Tas­se­ments, algues et sé­di­ments: la ré­no­va­tion du port de Che­vroux

Avec ses 1100 places d’amarrage, le port de Chevroux (VD), sur la rive sud du lac de Neuchâtel, est le plus grand port de plaisance en eaux fermées d’Europe. Construit en 1970, il a été entièrement rénové entre 2018 et 2020 à l’occasion du renouvellement de sa concession.
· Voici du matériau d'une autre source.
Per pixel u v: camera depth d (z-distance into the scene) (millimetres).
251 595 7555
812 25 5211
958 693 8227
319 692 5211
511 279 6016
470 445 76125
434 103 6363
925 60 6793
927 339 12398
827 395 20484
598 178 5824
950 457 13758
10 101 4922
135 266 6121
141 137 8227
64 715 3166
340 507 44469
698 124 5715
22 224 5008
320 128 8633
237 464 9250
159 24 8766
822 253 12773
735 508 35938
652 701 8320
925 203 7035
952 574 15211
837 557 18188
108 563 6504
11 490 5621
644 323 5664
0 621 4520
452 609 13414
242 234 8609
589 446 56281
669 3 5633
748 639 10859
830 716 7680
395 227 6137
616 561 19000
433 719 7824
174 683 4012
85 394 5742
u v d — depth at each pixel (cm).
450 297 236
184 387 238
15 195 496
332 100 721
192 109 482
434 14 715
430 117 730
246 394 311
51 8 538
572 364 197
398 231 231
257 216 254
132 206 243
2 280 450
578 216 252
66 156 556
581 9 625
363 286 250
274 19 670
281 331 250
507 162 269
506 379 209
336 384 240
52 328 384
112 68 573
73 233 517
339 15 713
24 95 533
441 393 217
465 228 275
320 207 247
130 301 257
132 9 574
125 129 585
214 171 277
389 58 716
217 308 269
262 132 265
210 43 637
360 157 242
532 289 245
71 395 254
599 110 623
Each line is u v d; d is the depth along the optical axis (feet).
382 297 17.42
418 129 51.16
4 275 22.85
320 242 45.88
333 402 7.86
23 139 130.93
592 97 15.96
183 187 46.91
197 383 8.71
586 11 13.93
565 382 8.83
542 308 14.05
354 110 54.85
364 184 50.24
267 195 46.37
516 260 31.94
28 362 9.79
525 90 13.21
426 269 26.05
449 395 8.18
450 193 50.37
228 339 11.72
Au-delà de la question des installations portuaires proprement dites, une intense réflexion a été menée en vue de résoudre la problématique de l’ensablement du bassin.

Date de publication
09-12-2022
Revision
08-12-2022

À la suite des travaux de correction des eaux du Jura, entrepris dès la moitié du 19e siècle, la rive sud du lac de Neuchâtel est, par endroits, « remontée » de plusieurs centaines de mètres vers le nord-ouest. Si cette exondation a donné naissance au biotope exceptionnel de la Grande Cariçaie, elle a aussi privé des villages comme Chevroux d’un accès direct au lac, à une époque où, faute de lignes ferroviaires, la navigation jouait un rôle fondamental dans le transport des biens dans la région des Trois-Lacs. C’est ainsi qu’il fallut prolonger le môle existant de 700 m pour aller chercher la hauteur d’eau nécessaire à l’accostage des bateaux. C’est sur la base de cette digue que s’est construit le premier véritable port de Chevroux, en 19041, puis le port actuel, en 1970. Ce dernier comporte une deuxième jetée, au nord-est, permettant de clore le bassin.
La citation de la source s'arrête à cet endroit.